» Job
Arrange everything in the data from the line containing "## Planora - Application" down to and including the line containing "### Problème résolu" as a Markdown table. Use the columns Row (a running number) and Line (the text of that line), and skip blank lines.

(Data for this task)

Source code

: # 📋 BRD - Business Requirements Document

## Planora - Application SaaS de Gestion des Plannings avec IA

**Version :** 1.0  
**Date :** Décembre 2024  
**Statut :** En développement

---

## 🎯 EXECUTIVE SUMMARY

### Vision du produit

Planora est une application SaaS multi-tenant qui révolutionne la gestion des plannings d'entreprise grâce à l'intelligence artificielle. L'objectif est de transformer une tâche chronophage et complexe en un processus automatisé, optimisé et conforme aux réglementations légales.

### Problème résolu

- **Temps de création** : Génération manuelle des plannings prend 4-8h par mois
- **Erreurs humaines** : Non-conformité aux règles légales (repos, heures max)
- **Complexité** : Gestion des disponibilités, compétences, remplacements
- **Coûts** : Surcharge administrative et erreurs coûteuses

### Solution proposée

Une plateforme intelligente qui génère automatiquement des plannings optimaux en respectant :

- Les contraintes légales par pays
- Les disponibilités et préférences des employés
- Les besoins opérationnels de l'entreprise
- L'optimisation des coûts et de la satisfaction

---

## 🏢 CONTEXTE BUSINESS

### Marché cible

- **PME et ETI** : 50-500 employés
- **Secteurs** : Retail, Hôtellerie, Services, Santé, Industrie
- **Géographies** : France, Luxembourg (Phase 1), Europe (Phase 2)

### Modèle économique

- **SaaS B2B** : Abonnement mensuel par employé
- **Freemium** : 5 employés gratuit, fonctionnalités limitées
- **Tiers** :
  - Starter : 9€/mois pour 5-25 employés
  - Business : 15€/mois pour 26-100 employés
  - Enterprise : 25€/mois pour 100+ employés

(End Data for this task)
(Data for this task)

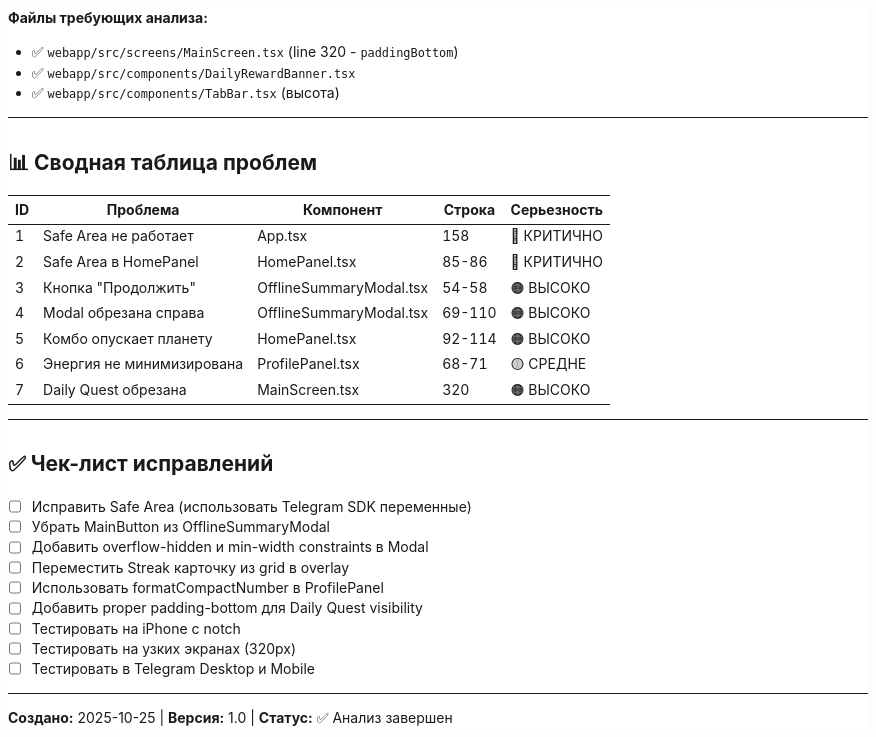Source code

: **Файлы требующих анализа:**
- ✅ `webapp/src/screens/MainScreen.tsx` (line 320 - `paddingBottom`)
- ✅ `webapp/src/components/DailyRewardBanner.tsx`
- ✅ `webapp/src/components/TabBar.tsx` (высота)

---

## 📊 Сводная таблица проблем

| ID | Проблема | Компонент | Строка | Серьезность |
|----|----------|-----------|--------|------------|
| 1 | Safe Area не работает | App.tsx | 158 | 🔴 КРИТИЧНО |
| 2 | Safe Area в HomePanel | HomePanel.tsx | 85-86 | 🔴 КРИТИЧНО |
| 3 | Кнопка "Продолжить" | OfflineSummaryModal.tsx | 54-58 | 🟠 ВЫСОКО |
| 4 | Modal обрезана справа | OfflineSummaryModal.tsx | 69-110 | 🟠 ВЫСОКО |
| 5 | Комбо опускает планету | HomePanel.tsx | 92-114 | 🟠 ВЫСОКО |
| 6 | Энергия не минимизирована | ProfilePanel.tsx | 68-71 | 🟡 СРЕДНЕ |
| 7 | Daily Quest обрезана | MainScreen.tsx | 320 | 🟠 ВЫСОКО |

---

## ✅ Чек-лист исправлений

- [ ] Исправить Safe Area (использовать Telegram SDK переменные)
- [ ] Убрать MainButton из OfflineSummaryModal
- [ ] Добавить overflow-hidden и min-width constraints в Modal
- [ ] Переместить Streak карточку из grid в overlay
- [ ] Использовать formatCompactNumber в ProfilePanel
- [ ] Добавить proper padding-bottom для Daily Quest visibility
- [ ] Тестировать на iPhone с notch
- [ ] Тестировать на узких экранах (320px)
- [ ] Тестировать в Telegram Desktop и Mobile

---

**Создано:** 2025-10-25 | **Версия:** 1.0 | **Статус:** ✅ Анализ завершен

(End Data for this task)

» Exercise result
| Row | Line |
|---|---|
| 1 | ## Planora - Application SaaS de Gestion des Plannings avec IA |
| 2 | **Version :** 1.0   |
| 3 | **Date :** Décembre 2024   |
| 4 | **Statut :** En développement |
| 5 | --- |
| 6 | ## 🎯 EXECUTIVE SUMMARY |
| 7 | ### Vision du produit |
| 8 | Planora est une application SaaS multi-tenant qui révolutionne la gestion des plannings d'entreprise grâce à l'intelligence artificielle. L'objectif est de transformer une tâche chronophage et complexe en un processus automatisé, optimisé et conforme aux réglementations légales. |
| 9 | ### Problème résolu |